In this case we discover that there's a very interesting way in which light can be polarized.

And that light is associated with something called Brewster's angle.

It was discovered that when light shines onto a surface, like a boundary, some of the light will be transmitted, or refracted as we should say, and some of the light will be reflected.

So part of the light will be reflected off the surface, part of the light will be transmitted or refracted through the surface.

And of course, if there's a difference in the index of refraction, if this is N1 and N2, and N2 is larger than N1, we realize that if we then draw the normal to the surface, that the angle of incidence, theta sub 1, is going to be larger than the refracted angle, theta sub 2.

And it turns out that if the light, which is unpolarized as it approaches the boundary, gets reflected in such a way that the angle between the reflected and the refracted angle is equal to 90 degrees, then the light that gets reflected will be completely polarized, just like as if it went through a polarizer.

Now of course in this example you can see that it's not quite 90 degrees.

But if we have an example where the light comes in at just the right angle, so that it reflects in such a way that the refracted angle makes a 90 degree angle with the reflected angle, if this is equal to 90 degrees, then the light that is reflected is polarized.

Quite an interesting phenomenon.

And so the angle of the incident light is then considered Brewster's angle.

What is that angle?

What is the angle that it needs to be, that the inbound light is at relative to the normal of the surface so that the light that's reflected will be polarized?

And of course what we need to know is what n1 and n2 is.

And let's assume that this is air, so that n1 is equal to 1 for air.

And if this is, let's say, water, a smooth water surface, then n2 would be equal to 1.33.

In this particular case, what would Brewster's angle be equal to?

Alright, so remember that the condition of the reflected light and the refracted light, that the angle between them should be 90 degrees.

Now if we continue this normal line right here, and we call this here theta sub 2, and then knowing that this is the incident light, and then this would be the reflected light, theta reflected, which of course has to be equal to theta sub 1, the incident light, which is equal to Brewster's angle.

Alright, so since the distance or the angle from there to there is 180 degrees, if you subtract 90 from that, we then see that theta sub 1 and theta sub 2 added together therefore must be equal to 90 degrees.

So theta sub 1 plus theta sub 2 must equal 90 degrees.

Now if we use Snell's Law, where we can see that n1 sine of theta 1 is equal to n2 sine of theta sub 2, and then realize that theta sub 2 can be written as 90 degrees minus theta sub 1, and then reinsert it into this equation from Snell's Law, we then get n1 sine of theta 1 is equal to n2 times the sine of 90 degrees minus theta sub 1.

And now notice we now have an equation with only theta sub 1 in it.

Of course we still have this 90 degrees there which we want to get rid of.

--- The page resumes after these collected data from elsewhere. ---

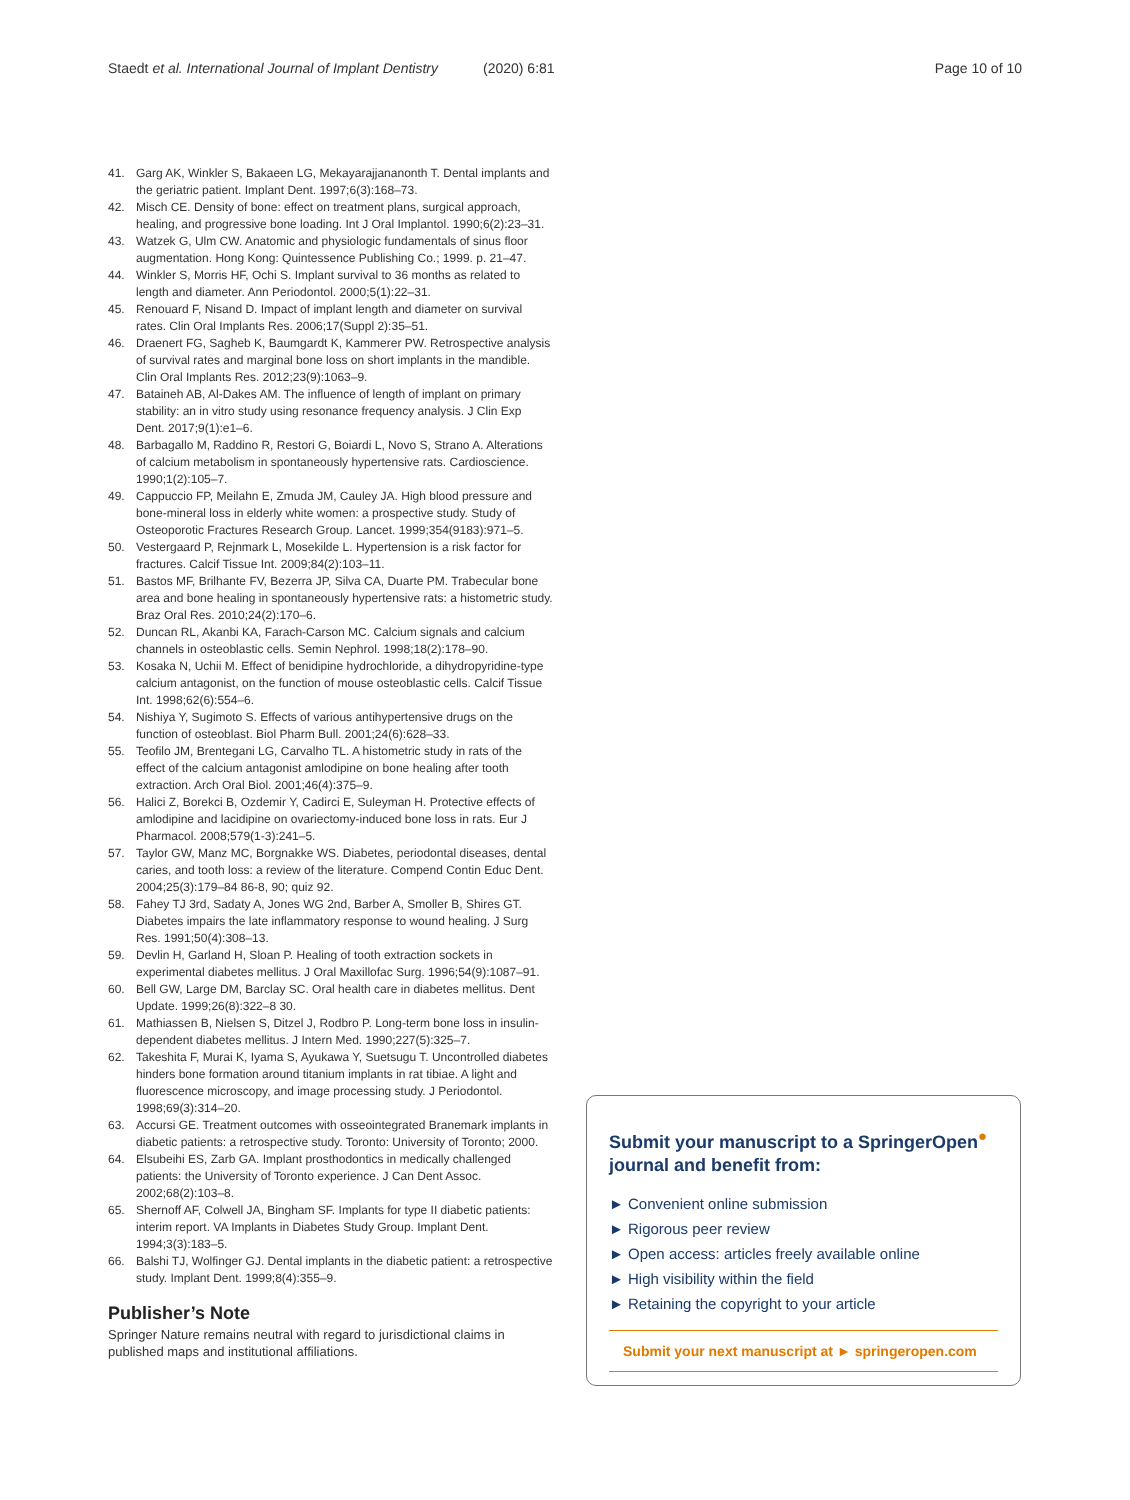Staedt et al. International Journal of Implant Dentistry (2020) 6:81 Page 10 of 10
41. Garg AK, Winkler S, Bakaeen LG, Mekayarajjananonth T. Dental implants and the geriatric patient. Implant Dent. 1997;6(3):168–73.
42. Misch CE. Density of bone: effect on treatment plans, surgical approach, healing, and progressive bone loading. Int J Oral Implantol. 1990;6(2):23–31.
43. Watzek G, Ulm CW. Anatomic and physiologic fundamentals of sinus floor augmentation. Hong Kong: Quintessence Publishing Co.; 1999. p. 21–47.
44. Winkler S, Morris HF, Ochi S. Implant survival to 36 months as related to length and diameter. Ann Periodontol. 2000;5(1):22–31.
45. Renouard F, Nisand D. Impact of implant length and diameter on survival rates. Clin Oral Implants Res. 2006;17(Suppl 2):35–51.
46. Draenert FG, Sagheb K, Baumgardt K, Kammerer PW. Retrospective analysis of survival rates and marginal bone loss on short implants in the mandible. Clin Oral Implants Res. 2012;23(9):1063–9.
47. Bataineh AB, Al-Dakes AM. The influence of length of implant on primary stability: an in vitro study using resonance frequency analysis. J Clin Exp Dent. 2017;9(1):e1–6.
48. Barbagallo M, Raddino R, Restori G, Boiardi L, Novo S, Strano A. Alterations of calcium metabolism in spontaneously hypertensive rats. Cardioscience. 1990;1(2):105–7.
49. Cappuccio FP, Meilahn E, Zmuda JM, Cauley JA. High blood pressure and bone-mineral loss in elderly white women: a prospective study. Study of Osteoporotic Fractures Research Group. Lancet. 1999;354(9183):971–5.
50. Vestergaard P, Rejnmark L, Mosekilde L. Hypertension is a risk factor for fractures. Calcif Tissue Int. 2009;84(2):103–11.
51. Bastos MF, Brilhante FV, Bezerra JP, Silva CA, Duarte PM. Trabecular bone area and bone healing in spontaneously hypertensive rats: a histometric study. Braz Oral Res. 2010;24(2):170–6.
52. Duncan RL, Akanbi KA, Farach-Carson MC. Calcium signals and calcium channels in osteoblastic cells. Semin Nephrol. 1998;18(2):178–90.
53. Kosaka N, Uchii M. Effect of benidipine hydrochloride, a dihydropyridine-type calcium antagonist, on the function of mouse osteoblastic cells. Calcif Tissue Int. 1998;62(6):554–6.
54. Nishiya Y, Sugimoto S. Effects of various antihypertensive drugs on the function of osteoblast. Biol Pharm Bull. 2001;24(6):628–33.
55. Teofilo JM, Brentegani LG, Carvalho TL. A histometric study in rats of the effect of the calcium antagonist amlodipine on bone healing after tooth extraction. Arch Oral Biol. 2001;46(4):375–9.
56. Halici Z, Borekci B, Ozdemir Y, Cadirci E, Suleyman H. Protective effects of amlodipine and lacidipine on ovariectomy-induced bone loss in rats. Eur J Pharmacol. 2008;579(1-3):241–5.
57. Taylor GW, Manz MC, Borgnakke WS. Diabetes, periodontal diseases, dental caries, and tooth loss: a review of the literature. Compend Contin Educ Dent. 2004;25(3):179–84 86-8, 90; quiz 92.
58. Fahey TJ 3rd, Sadaty A, Jones WG 2nd, Barber A, Smoller B, Shires GT. Diabetes impairs the late inflammatory response to wound healing. J Surg Res. 1991;50(4):308–13.
59. Devlin H, Garland H, Sloan P. Healing of tooth extraction sockets in experimental diabetes mellitus. J Oral Maxillofac Surg. 1996;54(9):1087–91.
60. Bell GW, Large DM, Barclay SC. Oral health care in diabetes mellitus. Dent Update. 1999;26(8):322–8 30.
61. Mathiassen B, Nielsen S, Ditzel J, Rodbro P. Long-term bone loss in insulin-dependent diabetes mellitus. J Intern Med. 1990;227(5):325–7.
62. Takeshita F, Murai K, Iyama S, Ayukawa Y, Suetsugu T. Uncontrolled diabetes hinders bone formation around titanium implants in rat tibiae. A light and fluorescence microscopy, and image processing study. J Periodontol. 1998;69(3):314–20.
63. Accursi GE. Treatment outcomes with osseointegrated Branemark implants in diabetic patients: a retrospective study. Toronto: University of Toronto; 2000.
64. Elsubeihi ES, Zarb GA. Implant prosthodontics in medically challenged patients: the University of Toronto experience. J Can Dent Assoc. 2002;68(2):103–8.
65. Shernoff AF, Colwell JA, Bingham SF. Implants for type II diabetic patients: interim report. VA Implants in Diabetes Study Group. Implant Dent. 1994;3(3):183–5.
66. Balshi TJ, Wolfinger GJ. Dental implants in the diabetic patient: a retrospective study. Implant Dent. 1999;8(4):355–9.
Publisher’s Note
Springer Nature remains neutral with regard to jurisdictional claims in published maps and institutional affiliations.
Submit your manuscript to a SpringerOpen<sup>●</sup> journal and benefit from:
► Convenient online submission
► Rigorous peer review
► Open access: articles freely available online
► High visibility within the field
► Retaining the copyright to your article
Submit your next manuscript at ► springeropen.com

So how do we get rid of that 90 degrees minus theta sub 1?

Well for that we need to know a trigonometric identity.

We know that the sine of A minus B can be written as the sine of A, cosine of B minus cosine of B, cosine of not B but A, cosine of A, sine of B.

Alright, if we then apply that to what we have over here, we can then say that the sine of 90 degrees minus theta sub 1 is equal to the sine of 90 degrees times the cosine of theta sub 1 minus the cosine of 90 degrees times the sine of theta sub 1.

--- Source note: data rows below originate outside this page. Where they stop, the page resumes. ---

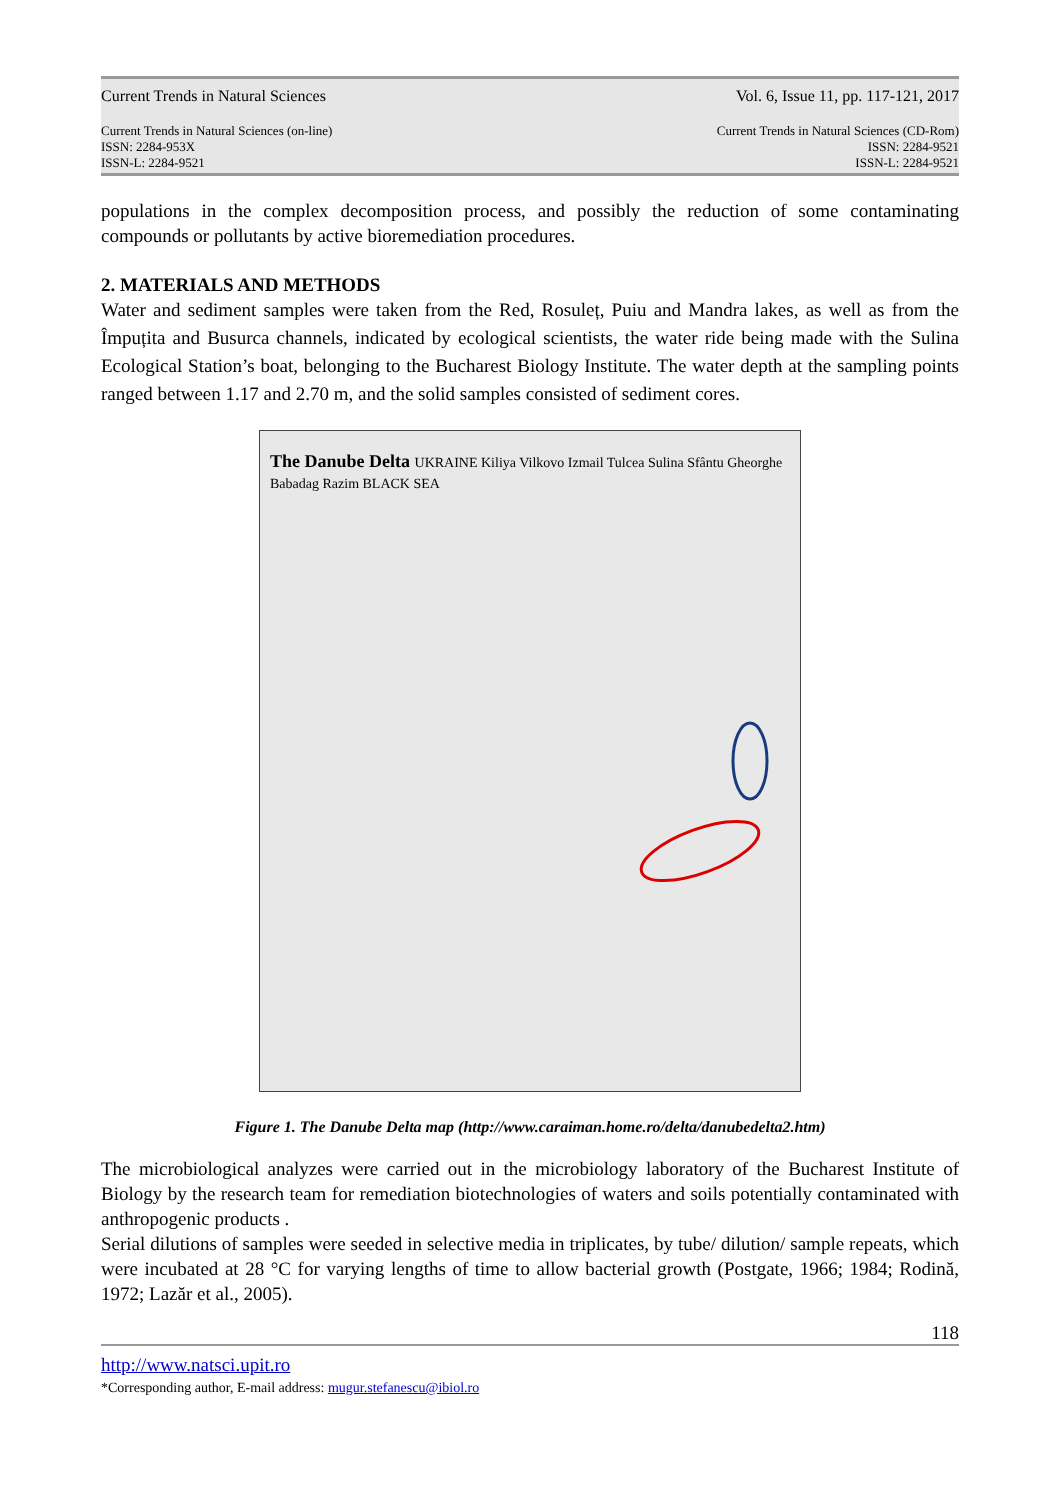Current Trends in Natural Sciences Vol. 6, Issue 11, pp. 117-121, 2017
Current Trends in Natural Sciences (on-line)
ISSN: 2284-953X
ISSN-L: 2284-9521 Current Trends in Natural Sciences (CD-Rom)
ISSN: 2284-9521
ISSN-L: 2284-9521
populations in the complex decomposition process, and possibly the reduction of some contaminating compounds or pollutants by active bioremediation procedures.
2. MATERIALS AND METHODS
Water and sediment samples were taken from the Red, Rosuleț, Puiu and Mandra lakes, as well as from the Împuțita and Busurca channels, indicated by ecological scientists, the water ride being made with the Sulina Ecological Station’s boat, belonging to the Bucharest Biology Institute. The water depth at the sampling points ranged between 1.17 and 2.70 m, and the solid samples consisted of sediment cores.
The Danube Delta UKRAINE Kiliya Vilkovo Izmail Tulcea Sulina Sfântu Gheorghe Babadag Razim BLACK SEA
Figure 1. The Danube Delta map (http://www.caraiman.home.ro/delta/danubedelta2.htm)
The microbiological analyzes were carried out in the microbiology laboratory of the Bucharest Institute of Biology by the research team for remediation biotechnologies of waters and soils potentially contaminated with anthropogenic products .
Serial dilutions of samples were seeded in selective media in triplicates, by tube/ dilution/ sample repeats, which were incubated at 28 °C for varying lengths of time to allow bacterial growth (Postgate, 1966; 1984; Rodină, 1972; Lazăr et al., 2005).
118
http://www.natsci.upit.ro
*Corresponding author, E-mail address: mugur.stefanescu@ibiol.ro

And of course the cosine of 90 degrees is equal to zero, so this term disappears and the sine of 90 degrees is equal to 1.

So we then can say that the sine of 90 degrees minus theta sub 1 is equal to the cosine of theta sub 1.

So in this Snell's Law here we can replace sine of 90 degrees minus theta sub 1 by cosine of theta sub 1.

So now we have n1 sine of theta 1 is equal to n2 times the cosine of theta sub 1.

And now again we have a simplified equation where the only variable is theta sub 1, only one variable.

So we're going to solve that for theta sub 1.

So we're going to divide both sides by cosine of theta and both sides by n sub 1, which means we now have the sine of theta sub 1 divided by the cosine of theta sub 1 by moving the cosine down here is equal to n sub 2 divided by n sub 1.

And of course the sine divided by the cosine, that's equal to the tangent.

So now we can say that the tangent of theta sub 1 is equal to n2 over n1, which means that theta sub 1 is equal to the arctangent of n2 over n1.

And in this case, n2 was 1.33, n1 was 1.

And so this is equal to the arctangent of 1.33 over 1.

And where's my calculator?

Right here.

Let's find out what that's equal to, 1.33.

Take the arctangent of that and we get 53.06 degrees, 53.06 degrees.

That's the angle required for theta sub 1 to have reflection that will be polarized because at that moment the angle between the reflected light and the refracted light will be equal to 90 degrees and that is then known as Brewster's angle.

So in this case, Brewster's angle is equal to 53.06 degrees and when you shine light at that angle relative to the normal on a smooth water surface, the reflected light will be polarized.

And that's how you do that problem.